The investigational antibody used to treat President Trump shows it reduced viral load and medical visits.
Regeneron reported this week it had released further data including more than 500 additional patients showing the company's investigational antibody cocktail, REGN-COV2, reduced viral loads and medical visits. The visits were categorized as hospitalizations, emergency room, urgent care visits, and/or physician office/telemedicine visits.
"On the primary endpoint, the average daily change in viral load through day 7 (mean time-weighted average change from baseline) in patients with high viral load (defined as greater than107 copies/mL) was a 0.68 log10 copies/mL greater reduction with REGN-COV2 compared to placebo combined dose groups," the company said in a statement. "There was a 1.08 log greater reduction with REGN-COV2 treatment by day 5, which corresponds to REGN-COV2 patients having, on average, a greater than 10-fold reduction in viral load, compared to placebo."
For those patients taking the investigational therapy, they reduced medical visits by 57% through day 29 (2.8% combined dose groups; 6.5% placebo).
In addition, in patients with one or more risk factors who were taking REGN-COV2, they saw a 72% reduction in COVID-19 related medical visits. Risk factors included being over 50 years of age, a body mass index greater than 30, cardiovascular, metabolic, lung, liver or kidney disease, or immunocompromised status.
These results are from an ongoing phase 2/3 trial in the COVID-19 outpatient setting showing REGN-COV2 met its primary and key secondary endpoints.
“Today's analysis, involving more than 500 additional patients, prospectively confirms that REGN-COV2 can indeed significantly reduce viral load and further shows that these viral reductions are associated with a significant decrease in the need for further medical attention," George Yancopoulos, MD, PhD, president and chief scientific officer of Regeneron, said this week. "We continue to see the strongest effects in patients who are most at risk for poor outcomes due to high viral load, ineffective antibody immune response at baseline, or pre-existing risk factors."

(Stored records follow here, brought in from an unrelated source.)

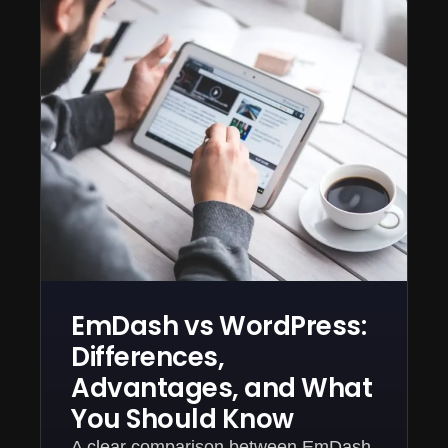
EmDash vs WordPress:
Differences,
Advantages, and What
You Should Know
A clear comparison between EmDash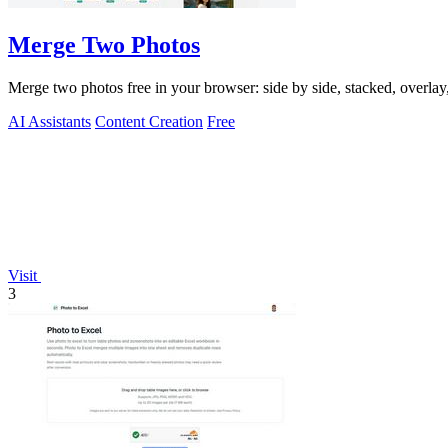
Merge Two Photos
Merge two photos free in your browser: side by side, stacked, overl
AI Assistants
Content Creation
Free
Visit
3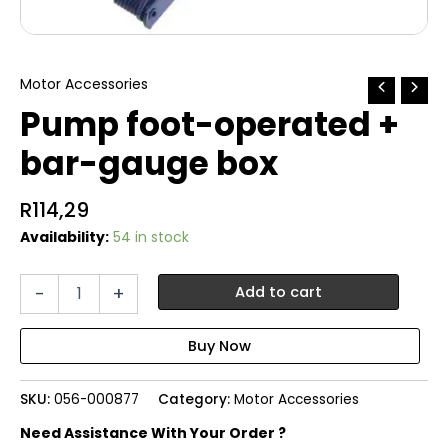
Motor Accessories
Pump foot-operated +
bar-gauge box
R
114,29
Availability:
54 in stock
Pump
-
+
Add to cart
foot-
operated
+
bar-
gauge
SKU:
056-000877
Category:
Motor Accessories
box
quantity
Need Assistance With Your Order ?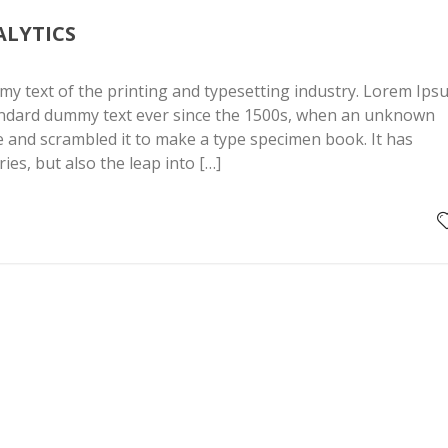
ALYTICS
y text of the printing and typesetting industry. Lorem Ips
andard dummy text ever since the 1500s, when an unknown
pe and scrambled it to make a type specimen book. It has
ries, but also the leap into […]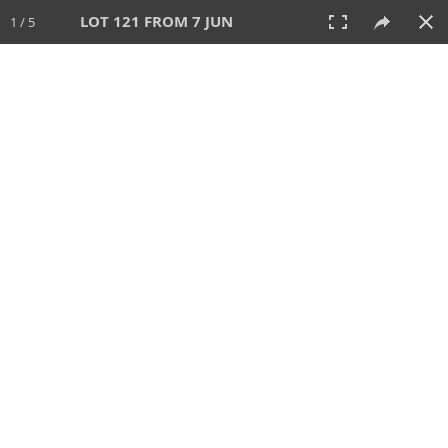
LOT 121 FROM 7 JUN
1 / 5
7 JUN 2026
AUCTION
All
CATEGORY
Lot #
SORT BY
SEARCH!
View:
TILES
LIST
PRINT
VIDEO
567 Lots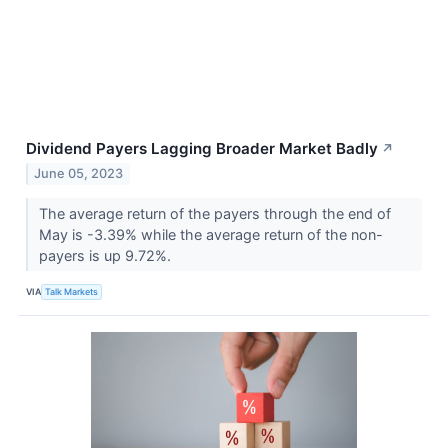
Dividend Payers Lagging Broader Market Badly
↗
June 05, 2023
The average return of the payers through the end of
May is -3.39% while the average return of the non-
payers is up 9.72%.
VIA
Talk Markets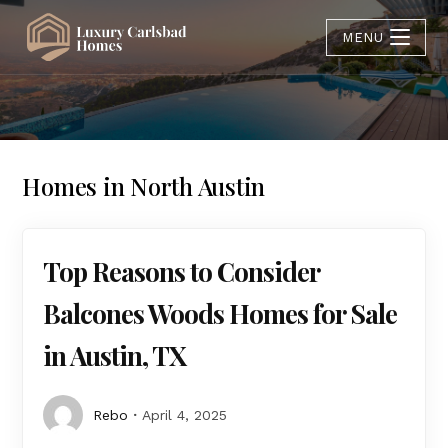
MENU
Homes in North Austin
Top Reasons to Consider
Balcones Woods Homes for Sale
in Austin, TX
Rebo
April 4, 2025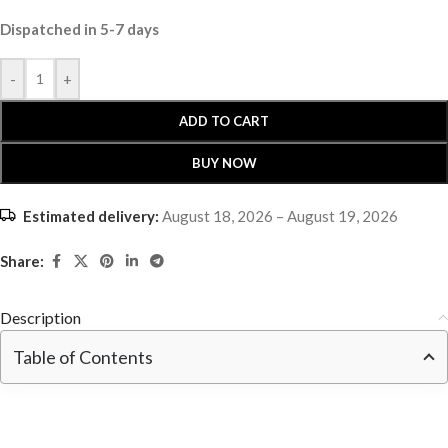
Dispatched in 5-7 days
-
+
ADD TO CART
BUY NOW
Estimated delivery:
August 18, 2026 – August 19, 2026
Share:
Description
Table of Contents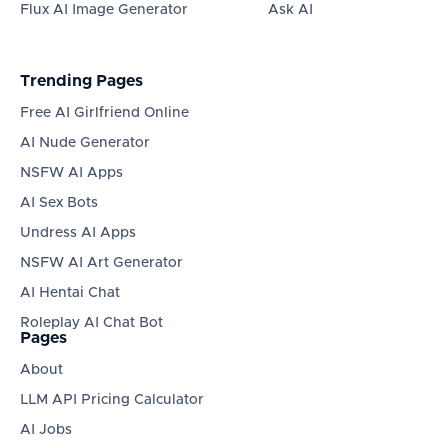
Flux AI Image Generator
Ask AI
Trending Pages
Free AI Girlfriend Online
AI Nude Generator
NSFW AI Apps
AI Sex Bots
Undress AI Apps
NSFW AI Art Generator
AI Hentai Chat
Roleplay AI Chat Bot
Pages
About
LLM API Pricing Calculator
AI Jobs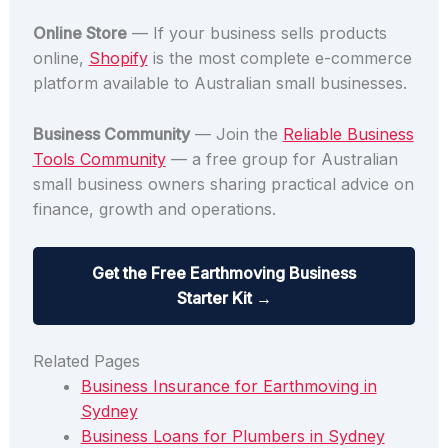
Online Store
— If your business sells products
online,
Shopify
is the most complete e-commerce
platform available to Australian small businesses.
Business Community
— Join the
Reliable Business
Tools Community
— a free group for Australian
small business owners sharing practical advice on
finance, growth and operations.
Get the Free Earthmoving Business
Starter Kit →
Related Pages
Business Insurance for Earthmoving in
Sydney
Business Loans for Plumbers in Sydney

The therapy is currently being reviewed by the US Food and Drug Administration (FDA) for an Emergency Use Authorization for low dose treatment in adults with mild-to-moderate COVID-19 who are at high risk for poor outcomes. The company has shared this new data with the federal agency.
This is also the same therapy President Trump was treated with earlier this month when he was hospitalized.
"The company’s current priority is to maintain a sufficient supply of REGN-COV2 in order to conduct rigorous clinical trials that fully evaluate its safety and efficacy," Regeneron wrote at that time. "In addition to the clinical trial supply and product being manufactured under an agreement with the U.S. government, there is limited product available for compassionate use requests that have been approved under rare, exceptional circumstances on a case-by-case basis."